The responsibilities of an informal carer

It’s common to take on the role of informal caregiver without being fully aware of the tasks and responsibilities that come with the role. These might include:

Helping with daily living tasks

  • Helping your family member with showering, teeth brushing, getting dressed and using the toilet
  • Helping them to eat and drink, buying food and preparing meals
  • Encouraging regular circulation exercises and movement, possibly based on a diet and exercise plan
  • Doing their shopping, collecting and administering medications
  • Cleaning and laundry
  • Provide transport to any personal appointments such as the hairdresser or dentist
  • Supporting them to maintain social or leisure activities

Providing emotional support

  • Help your family member work through any challenges, and help them solve problems
  • Be available for medical emergencies, including overnight
  • Look for support groups that may help your family member and enable them to attend

Monitor healthcare

  • Schedule medical appointments and help them attend
  • Be available to talk to medical professionals to clarify your family member’s history so they receive the right care
  • Raise any concerns and issues with healthcare providers
  • Dress and care for wounds or sores
  • Monitor their mental and cognitive health status
  • Source and operate any required medical equipment such as electric beds or pressure relieving cushions

Advocate on their behalf

  • Act on their behalf to ensure they get the care they need
  • Choose appropriate care providers and coordinate the services your family member needs
  • Possibly take on enduring power of attorney if they can’t make their own decisions

Manage finances

  • Oversee the financial aspects of caring for your family member, including insurance and tax issues,
  • Organise bill payments and payments for private support services.

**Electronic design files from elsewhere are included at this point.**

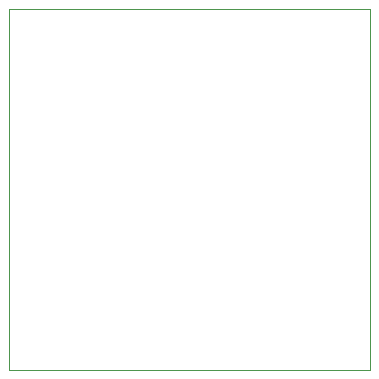
<source format=gbr>
G04 #@! TF.GenerationSoftware,KiCad,Pcbnew,(5.1.5)-3*
G04 #@! TF.CreationDate,2020-04-01T23:31:59-03:00*
G04 #@! TF.ProjectId,LDDH200324A,4c444448-3230-4303-9332-34412e6b6963,rev?*
G04 #@! TF.SameCoordinates,Original*
G04 #@! TF.FileFunction,Paste,Bot*
G04 #@! TF.FilePolarity,Positive*
%FSLAX45Y45*%
G04 Gerber Fmt 4.5, Leading zero omitted, Abs format (unit mm)*
G04 Created by KiCad (PCBNEW (5.1.5)-3) date 2020-04-01 23:31:59*
%MOMM*%
%LPD*%
G04 APERTURE LIST*
%ADD10C,0.050000*%
G04 APERTURE END LIST*
D10*
X16306000Y-8549000D02*
X13256000Y-8549000D01*
X13256000Y-8549000D02*
X13256000Y-11599000D01*
X16306000Y-11599000D02*
X16306000Y-8549000D01*
X13256000Y-11599000D02*
X16306000Y-11599000D01*
M02*

</source>
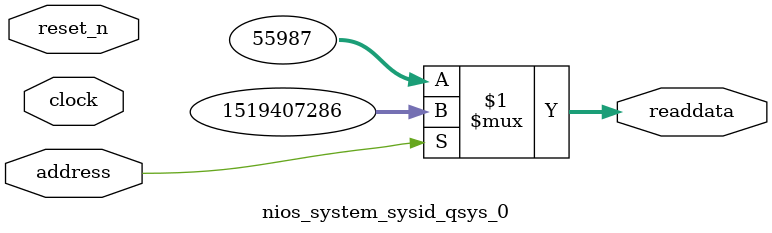
<source format=v>



// synthesis translate_off
`timescale 1ns / 1ps
// synthesis translate_on

// turn off superfluous verilog processor warnings 
// altera message_level Level1 
// altera message_off 10034 10035 10036 10037 10230 10240 10030 

module nios_system_sysid_qsys_0 (
               // inputs:
                address,
                clock,
                reset_n,

               // outputs:
                readdata
             )
;

  output  [ 31: 0] readdata;
  input            address;
  input            clock;
  input            reset_n;

  wire    [ 31: 0] readdata;
  //control_slave, which is an e_avalon_slave
  assign readdata = address ? 1519407286 : 55987;

endmodule



</source>
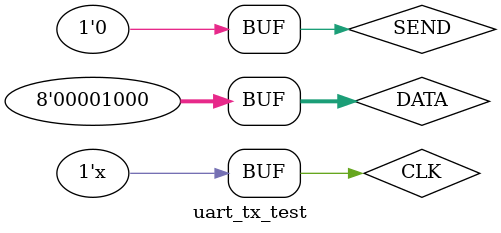
<source format=v>
`timescale 1ns / 1ps


module uart_tx_test;

	// Inputs
	reg SEND;
	reg [7:0] DATA;
	reg CLK;

	// Outputs
	wire READY;
	wire TX;

	// Instantiate the Unit Under Test (UUT)
	uart_tx uut (
		.SEND(SEND), 
		.DATA(DATA), 
		.CLK(CLK), 
		.READY(READY), 
		.TX(TX)
	);
	
	always #5 CLK=~CLK;

	initial begin
		// Initialize Inputs
		SEND = 0;
		DATA = 0;
		CLK = 0;

		// Wait 100 ns for global reset to finish
		#100;
        
		// Add stimulus here
		DATA <= 8;
		SEND = 1;
		#10;
		SEND=0;
		#10;
		#100000;
		//$finish;

	end
      
endmodule


</source>
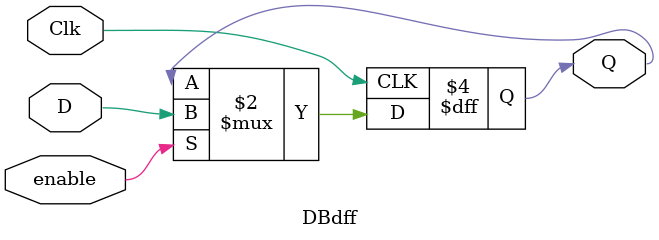
<source format=sv>
module DBdff (
	input  logic Clk,
    input  logic enable,
	input  logic D,
	output logic Q
);
    always_ff @(posedge Clk) begin
        if (enable)
            Q <= D;
    end
endmodule

</source>
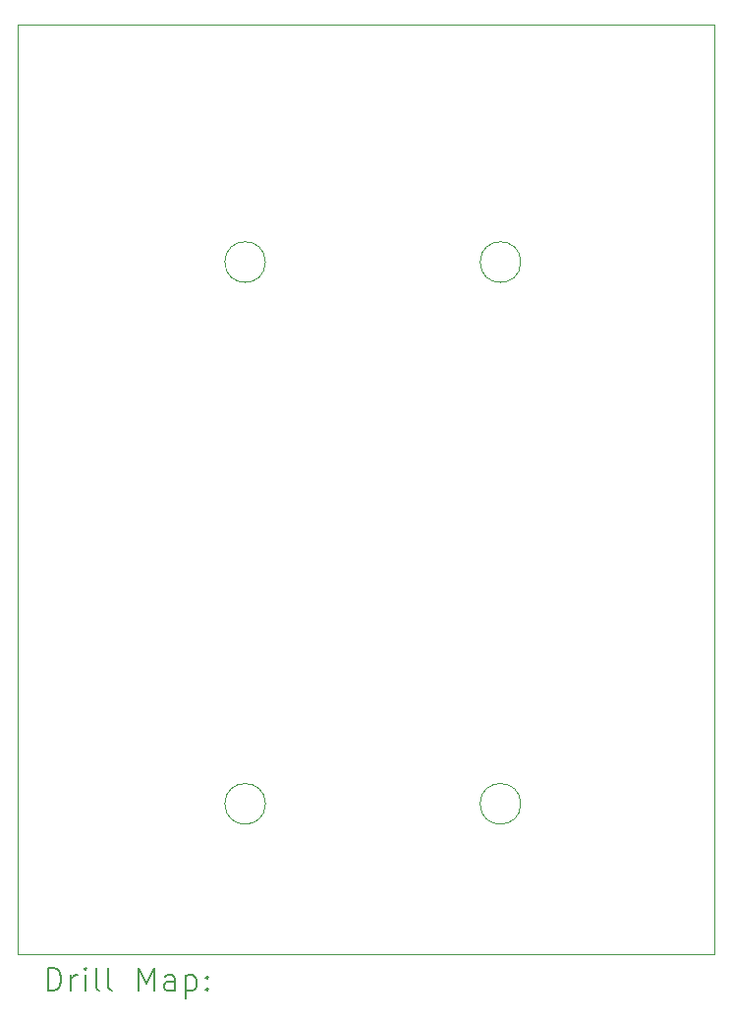
<source format=gbr>
%TF.GenerationSoftware,KiCad,Pcbnew,9.0.5*%
%TF.CreationDate,2026-01-23T06:55:30+10:00*%
%TF.ProjectId,OZ-HORNET-POWER-DIST,4f5a2d48-4f52-44e4-9554-2d504f574552,rev?*%
%TF.SameCoordinates,Original*%
%TF.FileFunction,Drillmap*%
%TF.FilePolarity,Positive*%
%FSLAX45Y45*%
G04 Gerber Fmt 4.5, Leading zero omitted, Abs format (unit mm)*
G04 Created by KiCad (PCBNEW 9.0.5) date 2026-01-23 06:55:30*
%MOMM*%
%LPD*%
G01*
G04 APERTURE LIST*
%ADD10C,0.050000*%
%ADD11C,0.200000*%
G04 APERTURE END LIST*
D10*
X10375000Y-5700000D02*
G75*
G02*
X10025000Y-5700000I-175000J0D01*
G01*
X10025000Y-5700000D02*
G75*
G02*
X10375000Y-5700000I175000J0D01*
G01*
X8175000Y-5700000D02*
G75*
G02*
X7825000Y-5700000I-175000J0D01*
G01*
X7825000Y-5700000D02*
G75*
G02*
X8175000Y-5700000I175000J0D01*
G01*
X8175000Y-10363200D02*
G75*
G02*
X7825000Y-10363200I-175000J0D01*
G01*
X7825000Y-10363200D02*
G75*
G02*
X8175000Y-10363200I175000J0D01*
G01*
X10375000Y-10363200D02*
G75*
G02*
X10025000Y-10363200I-175000J0D01*
G01*
X10025000Y-10363200D02*
G75*
G02*
X10375000Y-10363200I175000J0D01*
G01*
X6040400Y-3657600D02*
X12040400Y-3657600D01*
X12040400Y-11657600D01*
X6040400Y-11657600D01*
X6040400Y-3657600D01*
D11*
X6298677Y-11971584D02*
X6298677Y-11771584D01*
X6298677Y-11771584D02*
X6346296Y-11771584D01*
X6346296Y-11771584D02*
X6374867Y-11781108D01*
X6374867Y-11781108D02*
X6393915Y-11800155D01*
X6393915Y-11800155D02*
X6403439Y-11819203D01*
X6403439Y-11819203D02*
X6412962Y-11857298D01*
X6412962Y-11857298D02*
X6412962Y-11885869D01*
X6412962Y-11885869D02*
X6403439Y-11923965D01*
X6403439Y-11923965D02*
X6393915Y-11943012D01*
X6393915Y-11943012D02*
X6374867Y-11962060D01*
X6374867Y-11962060D02*
X6346296Y-11971584D01*
X6346296Y-11971584D02*
X6298677Y-11971584D01*
X6498677Y-11971584D02*
X6498677Y-11838250D01*
X6498677Y-11876346D02*
X6508201Y-11857298D01*
X6508201Y-11857298D02*
X6517724Y-11847774D01*
X6517724Y-11847774D02*
X6536772Y-11838250D01*
X6536772Y-11838250D02*
X6555820Y-11838250D01*
X6622486Y-11971584D02*
X6622486Y-11838250D01*
X6622486Y-11771584D02*
X6612962Y-11781108D01*
X6612962Y-11781108D02*
X6622486Y-11790631D01*
X6622486Y-11790631D02*
X6632010Y-11781108D01*
X6632010Y-11781108D02*
X6622486Y-11771584D01*
X6622486Y-11771584D02*
X6622486Y-11790631D01*
X6746296Y-11971584D02*
X6727248Y-11962060D01*
X6727248Y-11962060D02*
X6717724Y-11943012D01*
X6717724Y-11943012D02*
X6717724Y-11771584D01*
X6851058Y-11971584D02*
X6832010Y-11962060D01*
X6832010Y-11962060D02*
X6822486Y-11943012D01*
X6822486Y-11943012D02*
X6822486Y-11771584D01*
X7079629Y-11971584D02*
X7079629Y-11771584D01*
X7079629Y-11771584D02*
X7146296Y-11914441D01*
X7146296Y-11914441D02*
X7212962Y-11771584D01*
X7212962Y-11771584D02*
X7212962Y-11971584D01*
X7393915Y-11971584D02*
X7393915Y-11866822D01*
X7393915Y-11866822D02*
X7384391Y-11847774D01*
X7384391Y-11847774D02*
X7365343Y-11838250D01*
X7365343Y-11838250D02*
X7327248Y-11838250D01*
X7327248Y-11838250D02*
X7308201Y-11847774D01*
X7393915Y-11962060D02*
X7374867Y-11971584D01*
X7374867Y-11971584D02*
X7327248Y-11971584D01*
X7327248Y-11971584D02*
X7308201Y-11962060D01*
X7308201Y-11962060D02*
X7298677Y-11943012D01*
X7298677Y-11943012D02*
X7298677Y-11923965D01*
X7298677Y-11923965D02*
X7308201Y-11904917D01*
X7308201Y-11904917D02*
X7327248Y-11895393D01*
X7327248Y-11895393D02*
X7374867Y-11895393D01*
X7374867Y-11895393D02*
X7393915Y-11885869D01*
X7489153Y-11838250D02*
X7489153Y-12038250D01*
X7489153Y-11847774D02*
X7508201Y-11838250D01*
X7508201Y-11838250D02*
X7546296Y-11838250D01*
X7546296Y-11838250D02*
X7565343Y-11847774D01*
X7565343Y-11847774D02*
X7574867Y-11857298D01*
X7574867Y-11857298D02*
X7584391Y-11876346D01*
X7584391Y-11876346D02*
X7584391Y-11933488D01*
X7584391Y-11933488D02*
X7574867Y-11952536D01*
X7574867Y-11952536D02*
X7565343Y-11962060D01*
X7565343Y-11962060D02*
X7546296Y-11971584D01*
X7546296Y-11971584D02*
X7508201Y-11971584D01*
X7508201Y-11971584D02*
X7489153Y-11962060D01*
X7670105Y-11952536D02*
X7679629Y-11962060D01*
X7679629Y-11962060D02*
X7670105Y-11971584D01*
X7670105Y-11971584D02*
X7660582Y-11962060D01*
X7660582Y-11962060D02*
X7670105Y-11952536D01*
X7670105Y-11952536D02*
X7670105Y-11971584D01*
X7670105Y-11847774D02*
X7679629Y-11857298D01*
X7679629Y-11857298D02*
X7670105Y-11866822D01*
X7670105Y-11866822D02*
X7660582Y-11857298D01*
X7660582Y-11857298D02*
X7670105Y-11847774D01*
X7670105Y-11847774D02*
X7670105Y-11866822D01*
M02*

</source>
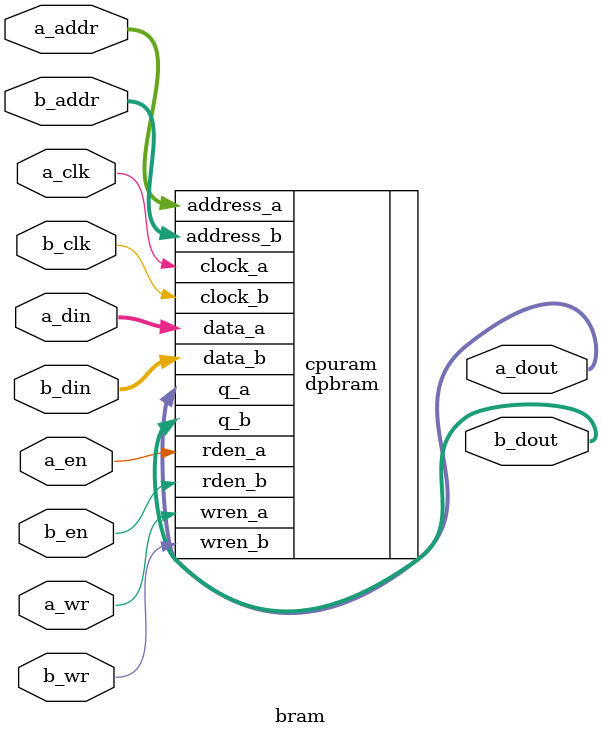
<source format=v>
`timescale 1ns / 1ps

module bram  # (
    parameter DATA=8,
    parameter ADDR=15
)(
    // Port A
    input   wire                a_clk,
    input   wire                a_en,
    input   wire                a_wr,
    input   wire    [ADDR-1:0]  a_addr,
    input   wire    [DATA-1:0]  a_din,
    output  wire    [DATA-1:0]  a_dout,
     
    // Port B
    input   wire                b_clk,
    input   wire                b_en,
    input   wire                b_wr,
    input   wire    [ADDR-1:0]  b_addr,
    input   wire    [DATA-1:0]  b_din,
    output  wire    [DATA-1:0]  b_dout


);


dpbram cpuram (
  .clock_a(a_clk), // input clka
  .rden_a(a_en), // input ena
  .wren_a(a_wr), // input [0 : 0] wea
  .address_a(a_addr), // input [14 : 0] addra
  .data_a(a_din), // input [7 : 0] dina
  .q_a(a_dout), // output [7 : 0] douta
  .clock_b(b_clk), // input clkb
  .rden_b(b_en), // input enb
  .wren_b(b_wr), // input [0 : 0] web
  .address_b(b_addr), // input [14 : 0] addrb
  .data_b(b_din), // input [7 : 0] dinb
  .q_b(b_dout) // output [7 : 0] doutb
);

endmodule
</source>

Coordinate family involvement

  • Keep your extended family informed of any updates to the condition of the person you’re caring for, and any changes that are happening.


Deciding to become an informal caregiver for a family member is a significant choice. Many people who make this decision aren’t fully aware of what’s involved in the role. Taking the time to understand what it’s like to be a caregiver can help you make the right choice for you.